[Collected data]
-- Opening Marker --
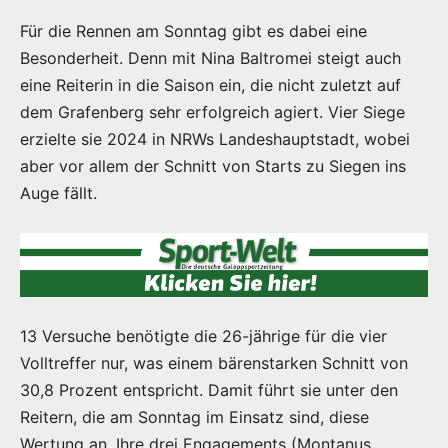
Für die Rennen am Sonntag gibt es dabei eine
Besonderheit. Denn mit Nina Baltromei steigt auch
eine Reiterin in die Saison ein, die nicht zuletzt auf
dem Grafenberg sehr erfolgreich agiert. Vier Siege
erzielte sie 2024 in NRWs Landeshauptstadt, wobei
aber vor allem der Schnitt von Starts zu Siegen ins
Auge fällt.
13 Versuche benötigte die 26-jährige für die vier
Volltreffer nur, was einem bärenstarken Schnitt von
30,8 Prozent entspricht. Damit führt sie unter den
Reitern, die am Sonntag im Einsatz sind, diese
Wertung an. Ihre drei Engagements (Montanus,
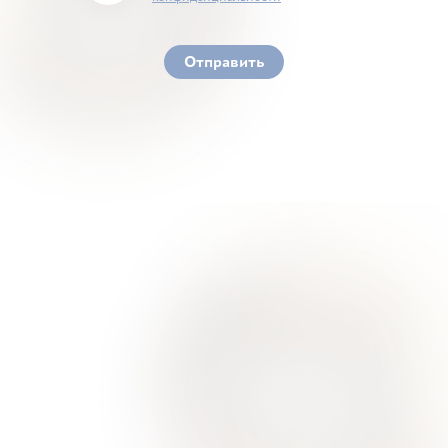
You must accept our terms of service and privacy
policy
Отправить
Ваше здоровье – гарант нашего успеха
О Нас
Для Клиентов
Врачи
Акции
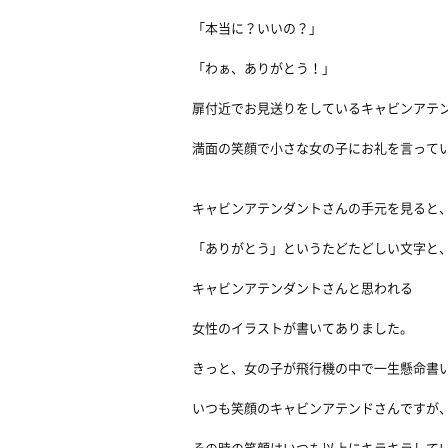
「本当に？いいの？」
「わぁ、ありがとう！」
扉付近でお見送りをしているキャビンアテ
満面の笑顔で小さな女の子にお礼を言って
キャビンアテンダントさんの手元を見ると
「ありがとう」というたどたどしい文字と
キャビンアテンダントさんと思われる
女性のイラストが書いてありました。
きっと、女の子が飛行機の中で一生懸命書
いつも笑顔のキャビンアテンドさんですが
-- Closing Marker --
### [INSTRUCTIONS FOR THE TASK]
Every line from the one with "満面の笑顔で小さな女の子にお礼を言って" through the last line of the records above should be returned exactly, please, and no others.

### [OUTPUT]
満面の笑顔で小さな女の子にお礼を言って
キャビンアテンダントさんの手元を見ると
「ありがとう」というたどたどしい文字と
キャビンアテンダントさんと思われる
女性のイラストが書いてありました。
きっと、女の子が飛行機の中で一生懸命書
いつも笑顔のキャビンアテンドさんですが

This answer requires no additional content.